### What needs to be done
Rewrite the lines below, replacing every occurrence of "decimals" with "decimal places" and changing nothing else.

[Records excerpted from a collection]
###
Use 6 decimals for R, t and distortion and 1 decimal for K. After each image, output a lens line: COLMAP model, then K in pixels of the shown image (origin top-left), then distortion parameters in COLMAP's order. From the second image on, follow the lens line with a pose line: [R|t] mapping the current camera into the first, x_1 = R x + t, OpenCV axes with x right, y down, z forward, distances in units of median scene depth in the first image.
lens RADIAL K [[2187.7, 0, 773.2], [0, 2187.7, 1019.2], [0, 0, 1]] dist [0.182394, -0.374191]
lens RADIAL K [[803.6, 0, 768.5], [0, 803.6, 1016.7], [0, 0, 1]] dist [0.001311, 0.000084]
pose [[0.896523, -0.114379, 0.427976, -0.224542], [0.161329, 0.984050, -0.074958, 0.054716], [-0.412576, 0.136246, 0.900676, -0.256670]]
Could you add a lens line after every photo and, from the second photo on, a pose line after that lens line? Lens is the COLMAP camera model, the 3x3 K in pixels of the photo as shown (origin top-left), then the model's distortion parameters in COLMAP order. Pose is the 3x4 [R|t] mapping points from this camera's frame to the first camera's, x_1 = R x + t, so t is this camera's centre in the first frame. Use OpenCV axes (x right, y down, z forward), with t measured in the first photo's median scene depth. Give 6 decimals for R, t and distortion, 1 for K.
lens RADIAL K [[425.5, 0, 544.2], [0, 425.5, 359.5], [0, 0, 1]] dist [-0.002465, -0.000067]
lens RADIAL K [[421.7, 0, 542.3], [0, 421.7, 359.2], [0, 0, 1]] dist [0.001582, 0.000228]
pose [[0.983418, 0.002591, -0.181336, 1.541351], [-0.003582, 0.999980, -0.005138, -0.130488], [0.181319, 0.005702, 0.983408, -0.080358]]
###
### Expected output
Use 6 decimal places for R, t and distortion and 1 decimal for K. After each image, output a lens line: COLMAP model, then K in pixels of the shown image (origin top-left), then distortion parameters in COLMAP's order. From the second image on, follow the lens line with a pose line: [R|t] mapping the current camera into the first, x_1 = R x + t, OpenCV axes with x right, y down, z forward, distances in units of median scene depth in the first image.
lens RADIAL K [[2187.7, 0, 773.2], [0, 2187.7, 1019.2], [0, 0, 1]] dist [0.182394, -0.374191]
lens RADIAL K [[803.6, 0, 768.5], [0, 803.6, 1016.7], [0, 0, 1]] dist [0.001311, 0.000084]
pose [[0.896523, -0.114379, 0.427976, -0.224542], [0.161329, 0.984050, -0.074958, 0.054716], [-0.412576, 0.136246, 0.900676, -0.256670]]
Could you add a lens line after every photo and, from the second photo on, a pose line after that lens line? Lens is the COLMAP camera model, the 3x3 K in pixels of the photo as shown (origin top-left), then the model's distortion parameters in COLMAP order. Pose is the 3x4 [R|t] mapping points from this camera's frame to the first camera's, x_1 = R x + t, so t is this camera's centre in the first frame. Use OpenCV axes (x right, y down, z forward), with t measured in the first photo's median scene depth. Give 6 decimal places for R, t and distortion, 1 for K.
lens RADIAL K [[425.5, 0, 544.2], [0, 425.5, 359.5], [0, 0, 1]] dist [-0.002465, -0.000067]
lens RADIAL K [[421.7, 0, 542.3], [0, 421.7, 359.2], [0, 0, 1]] dist [0.001582, 0.000228]
pose [[0.983418, 0.002591, -0.181336, 1.541351], [-0.003582, 0.999980, -0.005138, -0.130488], [0.181319, 0.005702, 0.983408, -0.080358]]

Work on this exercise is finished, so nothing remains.